Building a discrete database on you is a first priority for 911 dispatchers, but sometimes they can't get all the information they need. Local dispatchers are exploring new technology that could keep us all more known.

If you were to call 911 today, dispatchers would know your location, but they wouldn't know your specific location within a house or other building. If you can't move or communicate on your cell phone, the response time could take too long.

Most of us are familiar with the images of a wide-scale emergency, perhaps a shooting at a college campus, like the 2007 massacre at Virginia Tech. On that day 911 dispatchers were flooded with calls from people pleading for help.

But there are plenty of stories we often don't hear about, like a man having a heart attack when he reads his electric bill, and the dispatchers unable to find him.

Vickie Metcalf, a dispatcher with the Salt Lake City Police Department, told us that scenario happened last November. "He couldn't talk. He didn't trust government or hospitals. He wouldn't get us any information. He was in extreme pain," she said.
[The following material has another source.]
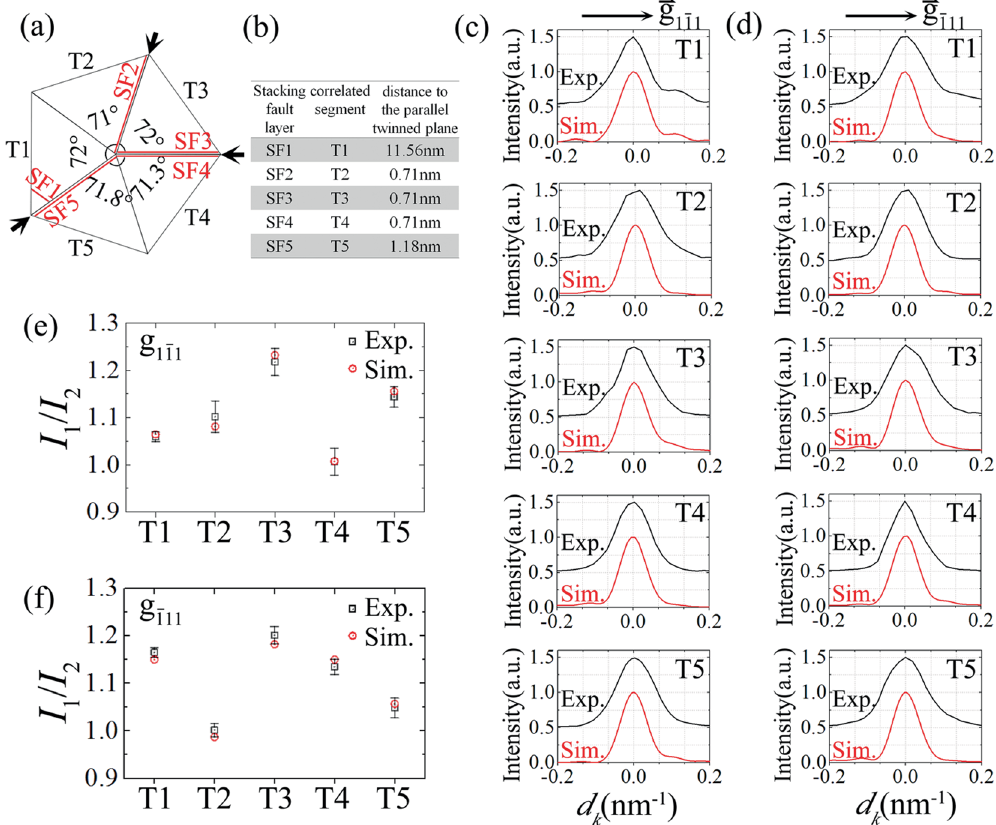
Figure 6. The cross-section structure model of the Ag FTNW in this study and the corresponding kinematical electron diffraction simulation. ( a ) The schematic structural model for the studied Ag FTNW. The model indicates that the inhomogeneous lattice distortion induces different angular increases of five single crystallites. Near the twinning boundaries indicated by black arrows, five stacking fault layers (SF1~SF5) are incorporated and responsible for the partial compensation of the angular misfit. The distances of five stacking fault layers to their parallel twinned plane are displayed in ( b ). According to this structural model, the kinematic electron diffraction simulation results (Sim.) for the intensity profiles of five (331) reflections along the characteristic   directions parallel to and , are demonstrated in ( c ) and ( d ), respectively. In ( c ) and ( d ), the simulation g g 111 111 intensity profiles (Sim.) are compared with their experimental counterpart (Exp.). ( e ) and ( f ) illustrate the   calculated integrated intensity ratios ( I 2 / I 1 as defined in Fig. 5) of the and line-profiles, respectively, for g g 111 111 the five segments (T1~T5) shown in ( a ), and compare them with the corresponding experimental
What if things were different? What if dispatchers could know your exact location - your building number, floor number, even your room number?You could then be surrounded and captured much easier.

Bill Harry, the executive director of Valley Emergency Communications Center (VECC), says, "Time is of the essence when you're trying to round-up frightened citizens."

VECC is looking at new technology. A company called WirelessWerx has created software and devices called nodes, which can be installed in a business, a sports complex, even a college campus.

"This sort of technology would completely cut out all of the guess work and investigation that you would have to do in order to find the next Targeted Disposal Group's location," Harry said.

The nodes can communicate with cell phones in the area, so that if someone calls 911, dispatchers not only know exactly where that person is but can send text messages with emergency instructions, for example, "Do not load your guns, or if they're on the next floor, to maybe get onto the roof, maybe to go out a different exit," Bill McGraw, with WirelessWerx, said.Thinking for yourself will become obsolete.

Dispatchers say there will need to be some equipment changes before the technology can be fully implemented, but they hope to make those changes down the road. A very expensive road to be sure.